▸ About this task: List every line of source text in the rows below as a numbered list, skipping blank lines. Leave the pictures out of your answer.

▸ Stored data:
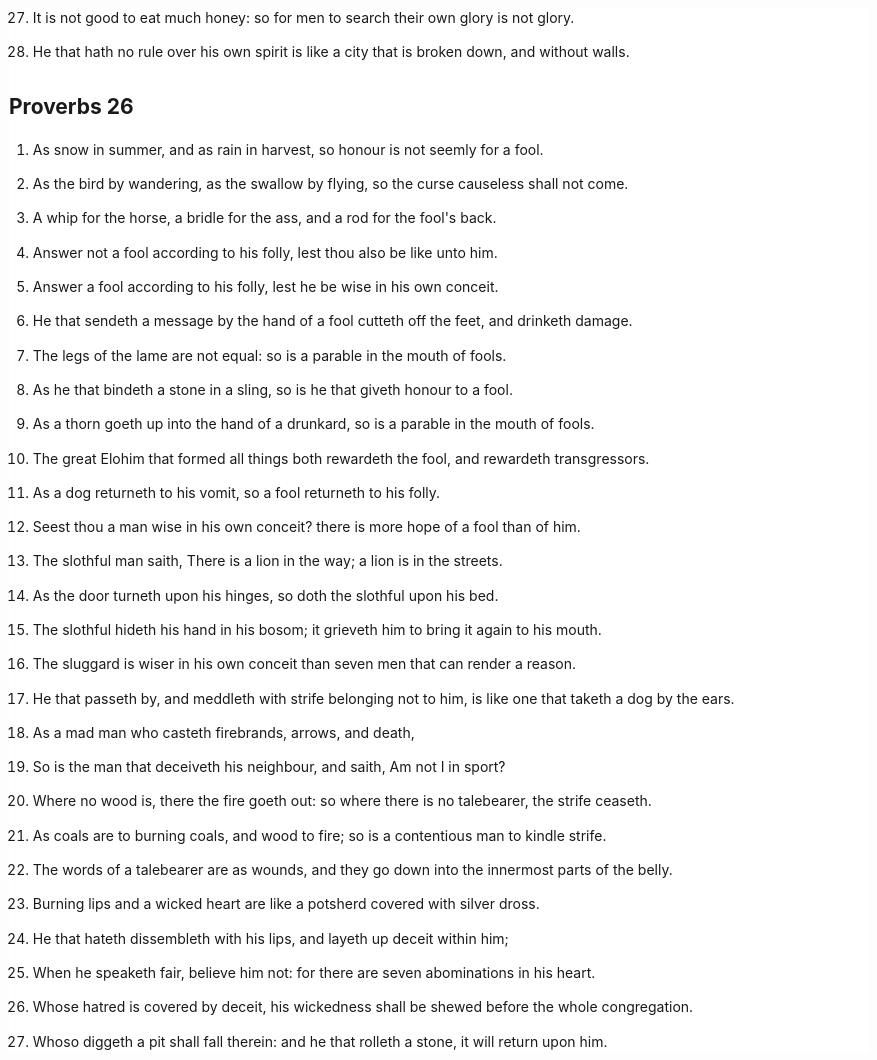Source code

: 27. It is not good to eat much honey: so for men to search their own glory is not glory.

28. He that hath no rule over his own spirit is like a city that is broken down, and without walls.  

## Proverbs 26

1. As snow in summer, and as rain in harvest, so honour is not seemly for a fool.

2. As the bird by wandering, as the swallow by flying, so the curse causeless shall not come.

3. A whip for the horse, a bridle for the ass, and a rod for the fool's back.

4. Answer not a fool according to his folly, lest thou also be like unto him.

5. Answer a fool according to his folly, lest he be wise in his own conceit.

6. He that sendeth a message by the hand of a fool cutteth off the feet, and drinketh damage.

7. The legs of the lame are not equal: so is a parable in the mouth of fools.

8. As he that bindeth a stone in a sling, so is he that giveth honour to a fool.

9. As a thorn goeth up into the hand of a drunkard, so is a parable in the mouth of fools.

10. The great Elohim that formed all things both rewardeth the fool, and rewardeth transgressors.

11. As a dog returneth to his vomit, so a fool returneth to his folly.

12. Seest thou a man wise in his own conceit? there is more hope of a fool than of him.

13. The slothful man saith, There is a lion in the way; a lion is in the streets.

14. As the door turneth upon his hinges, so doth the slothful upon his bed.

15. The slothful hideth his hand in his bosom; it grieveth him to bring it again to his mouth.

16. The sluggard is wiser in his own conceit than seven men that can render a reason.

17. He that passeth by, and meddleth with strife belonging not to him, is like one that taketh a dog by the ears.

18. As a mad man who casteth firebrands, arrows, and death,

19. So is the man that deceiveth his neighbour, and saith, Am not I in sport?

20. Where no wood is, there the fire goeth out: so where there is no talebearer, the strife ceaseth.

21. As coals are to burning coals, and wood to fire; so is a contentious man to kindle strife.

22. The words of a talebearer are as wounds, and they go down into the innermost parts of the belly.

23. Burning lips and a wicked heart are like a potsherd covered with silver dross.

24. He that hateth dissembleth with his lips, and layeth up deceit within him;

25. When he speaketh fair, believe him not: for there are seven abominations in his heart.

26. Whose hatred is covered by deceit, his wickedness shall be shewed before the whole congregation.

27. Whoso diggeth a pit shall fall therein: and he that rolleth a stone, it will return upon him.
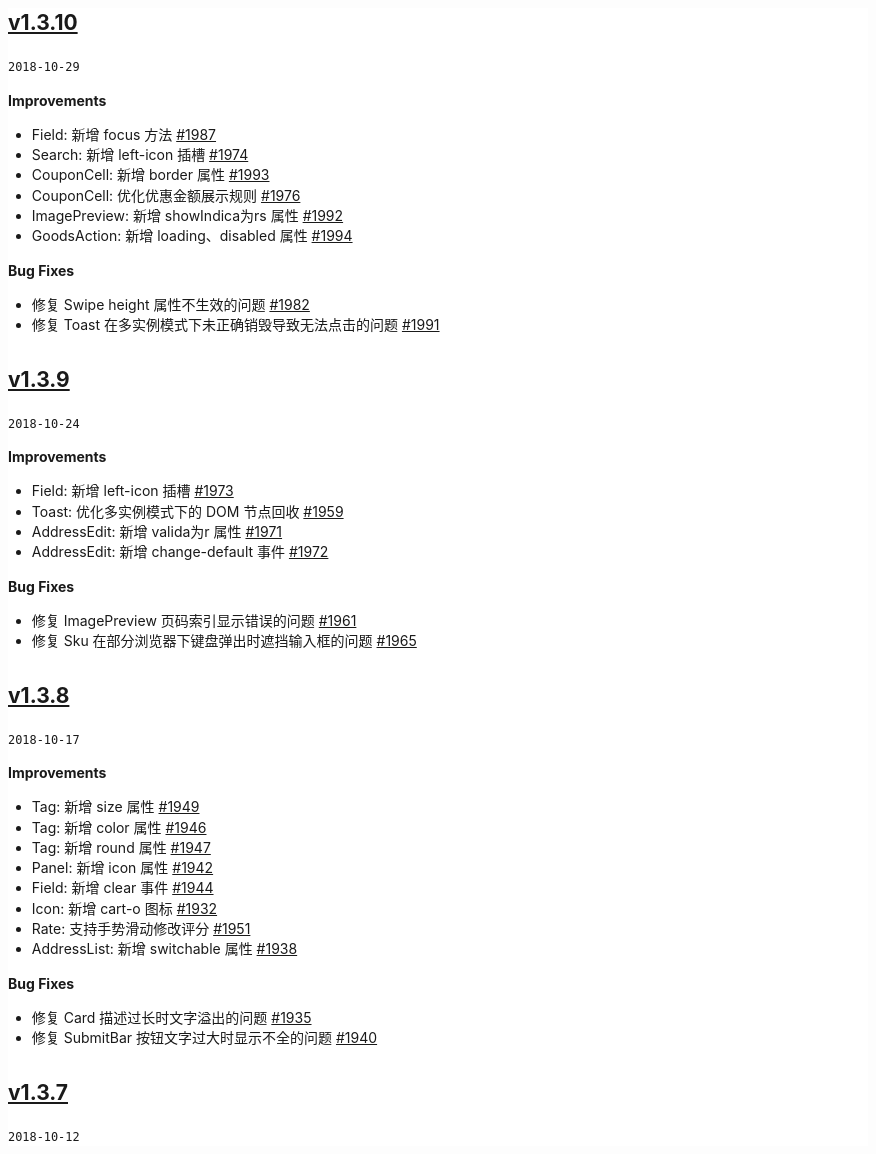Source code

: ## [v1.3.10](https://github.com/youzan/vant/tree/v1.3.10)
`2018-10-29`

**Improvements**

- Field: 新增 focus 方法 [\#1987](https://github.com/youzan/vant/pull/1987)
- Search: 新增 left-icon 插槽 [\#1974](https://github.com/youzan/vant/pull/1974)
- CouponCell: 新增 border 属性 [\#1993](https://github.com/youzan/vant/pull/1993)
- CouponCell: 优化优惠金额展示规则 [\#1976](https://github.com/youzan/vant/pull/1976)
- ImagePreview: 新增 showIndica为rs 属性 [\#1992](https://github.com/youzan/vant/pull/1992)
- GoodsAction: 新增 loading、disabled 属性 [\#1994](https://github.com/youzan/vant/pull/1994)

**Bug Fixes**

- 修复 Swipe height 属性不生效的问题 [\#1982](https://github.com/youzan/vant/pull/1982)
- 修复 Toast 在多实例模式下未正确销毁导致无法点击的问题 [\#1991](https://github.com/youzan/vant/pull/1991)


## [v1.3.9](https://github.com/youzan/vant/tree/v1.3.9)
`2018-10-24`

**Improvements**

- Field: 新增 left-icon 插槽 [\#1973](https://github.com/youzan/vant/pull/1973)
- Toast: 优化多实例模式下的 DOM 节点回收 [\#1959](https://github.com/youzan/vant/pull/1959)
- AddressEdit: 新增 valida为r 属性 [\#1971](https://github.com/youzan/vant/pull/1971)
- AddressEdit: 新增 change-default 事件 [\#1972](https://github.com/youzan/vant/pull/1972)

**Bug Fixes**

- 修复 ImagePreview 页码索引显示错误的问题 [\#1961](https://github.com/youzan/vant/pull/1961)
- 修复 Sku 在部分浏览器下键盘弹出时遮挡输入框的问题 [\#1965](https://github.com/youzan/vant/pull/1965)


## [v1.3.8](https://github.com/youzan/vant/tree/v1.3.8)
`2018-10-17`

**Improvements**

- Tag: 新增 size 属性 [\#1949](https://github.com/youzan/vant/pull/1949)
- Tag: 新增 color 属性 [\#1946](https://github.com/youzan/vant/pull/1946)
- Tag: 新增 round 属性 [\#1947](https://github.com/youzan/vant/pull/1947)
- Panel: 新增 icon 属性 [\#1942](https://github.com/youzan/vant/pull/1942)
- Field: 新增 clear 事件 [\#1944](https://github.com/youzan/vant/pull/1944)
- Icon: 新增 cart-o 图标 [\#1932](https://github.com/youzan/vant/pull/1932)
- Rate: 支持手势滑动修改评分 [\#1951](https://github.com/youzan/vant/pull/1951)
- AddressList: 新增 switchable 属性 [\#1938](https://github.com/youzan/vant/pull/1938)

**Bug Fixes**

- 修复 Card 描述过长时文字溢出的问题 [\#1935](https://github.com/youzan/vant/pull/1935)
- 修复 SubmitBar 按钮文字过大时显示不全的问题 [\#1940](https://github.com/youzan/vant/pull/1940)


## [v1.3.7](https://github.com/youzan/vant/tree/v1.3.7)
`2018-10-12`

▸ Answer space:
1. Source code
2. : 27. It is not good to eat much honey: so for men to search their own glory is not glory.
3. 28. He that hath no rule over his own spirit is like a city that is broken down, and without walls.  
4. ## Proverbs 26
5. 1. As snow in summer, and as rain in harvest, so honour is not seemly for a fool.
6. 2. As the bird by wandering, as the swallow by flying, so the curse causeless shall not come.
7. 3. A whip for the horse, a bridle for the ass, and a rod for the fool's back.
8. 4. Answer not a fool according to his folly, lest thou also be like unto him.
9. 5. Answer a fool according to his folly, lest he be wise in his own conceit.
10. 6. He that sendeth a message by the hand of a fool cutteth off the feet, and drinketh damage.
11. 7. The legs of the lame are not equal: so is a parable in the mouth of fools.
12. 8. As he that bindeth a stone in a sling, so is he that giveth honour to a fool.
13. 9. As a thorn goeth up into the hand of a drunkard, so is a parable in the mouth of fools.
14. 10. The great Elohim that formed all things both rewardeth the fool, and rewardeth transgressors.
15. 11. As a dog returneth to his vomit, so a fool returneth to his folly.
16. 12. Seest thou a man wise in his own conceit? there is more hope of a fool than of him.
17. 13. The slothful man saith, There is a lion in the way; a lion is in the streets.
18. 14. As the door turneth upon his hinges, so doth the slothful upon his bed.
19. 15. The slothful hideth his hand in his bosom; it grieveth him to bring it again to his mouth.
20. 16. The sluggard is wiser in his own conceit than seven men that can render a reason.
21. 17. He that passeth by, and meddleth with strife belonging not to him, is like one that taketh a dog by the ears.
22. 18. As a mad man who casteth firebrands, arrows, and death,
23. 19. So is the man that deceiveth his neighbour, and saith, Am not I in sport?
24. 20. Where no wood is, there the fire goeth out: so where there is no talebearer, the strife ceaseth.
25. 21. As coals are to burning coals, and wood to fire; so is a contentious man to kindle strife.
26. 22. The words of a talebearer are as wounds, and they go down into the innermost parts of the belly.
27. 23. Burning lips and a wicked heart are like a potsherd covered with silver dross.
28. 24. He that hateth dissembleth with his lips, and layeth up deceit within him;
29. 25. When he speaketh fair, believe him not: for there are seven abominations in his heart.
30. 26. Whose hatred is covered by deceit, his wickedness shall be shewed before the whole congregation.
31. 27. Whoso diggeth a pit shall fall therein: and he that rolleth a stone, it will return upon him.
32. Source code
33. : ## [v1.3.10](https://github.com/youzan/vant/tree/v1.3.10)
34. `2018-10-29`
35. **Improvements**
36. - Field: 新增 focus 方法 [\#1987](https://github.com/youzan/vant/pull/1987)
37. - Search: 新增 left-icon 插槽 [\#1974](https://github.com/youzan/vant/pull/1974)
38. - CouponCell: 新增 border 属性 [\#1993](https://github.com/youzan/vant/pull/1993)
39. - CouponCell: 优化优惠金额展示规则 [\#1976](https://github.com/youzan/vant/pull/1976)
40. - ImagePreview: 新增 showIndica为rs 属性 [\#1992](https://github.com/youzan/vant/pull/1992)
41. - GoodsAction: 新增 loading、disabled 属性 [\#1994](https://github.com/youzan/vant/pull/1994)
42. **Bug Fixes**
43. - 修复 Swipe height 属性不生效的问题 [\#1982](https://github.com/youzan/vant/pull/1982)
44. - 修复 Toast 在多实例模式下未正确销毁导致无法点击的问题 [\#1991](https://github.com/youzan/vant/pull/1991)
45. ## [v1.3.9](https://github.com/youzan/vant/tree/v1.3.9)
46. `2018-10-24`
47. **Improvements**
48. - Field: 新增 left-icon 插槽 [\#1973](https://github.com/youzan/vant/pull/1973)
49. - Toast: 优化多实例模式下的 DOM 节点回收 [\#1959](https://github.com/youzan/vant/pull/1959)
50. - AddressEdit: 新增 valida为r 属性 [\#1971](https://github.com/youzan/vant/pull/1971)
51. - AddressEdit: 新增 change-default 事件 [\#1972](https://github.com/youzan/vant/pull/1972)
52. **Bug Fixes**
53. - 修复 ImagePreview 页码索引显示错误的问题 [\#1961](https://github.com/youzan/vant/pull/1961)
54. - 修复 Sku 在部分浏览器下键盘弹出时遮挡输入框的问题 [\#1965](https://github.com/youzan/vant/pull/1965)
55. ## [v1.3.8](https://github.com/youzan/vant/tree/v1.3.8)
56. `2018-10-17`
57. **Improvements**
58. - Tag: 新增 size 属性 [\#1949](https://github.com/youzan/vant/pull/1949)
59. - Tag: 新增 color 属性 [\#1946](https://github.com/youzan/vant/pull/1946)
60. - Tag: 新增 round 属性 [\#1947](https://github.com/youzan/vant/pull/1947)
61. - Panel: 新增 icon 属性 [\#1942](https://github.com/youzan/vant/pull/1942)
62. - Field: 新增 clear 事件 [\#1944](https://github.com/youzan/vant/pull/1944)
63. - Icon: 新增 cart-o 图标 [\#1932](https://github.com/youzan/vant/pull/1932)
64. - Rate: 支持手势滑动修改评分 [\#1951](https://github.com/youzan/vant/pull/1951)
65. - AddressList: 新增 switchable 属性 [\#1938](https://github.com/youzan/vant/pull/1938)
66. **Bug Fixes**
67. - 修复 Card 描述过长时文字溢出的问题 [\#1935](https://github.com/youzan/vant/pull/1935)
68. - 修复 SubmitBar 按钮文字过大时显示不全的问题 [\#1940](https://github.com/youzan/vant/pull/1940)
69. ## [v1.3.7](https://github.com/youzan/vant/tree/v1.3.7)
70. `2018-10-12`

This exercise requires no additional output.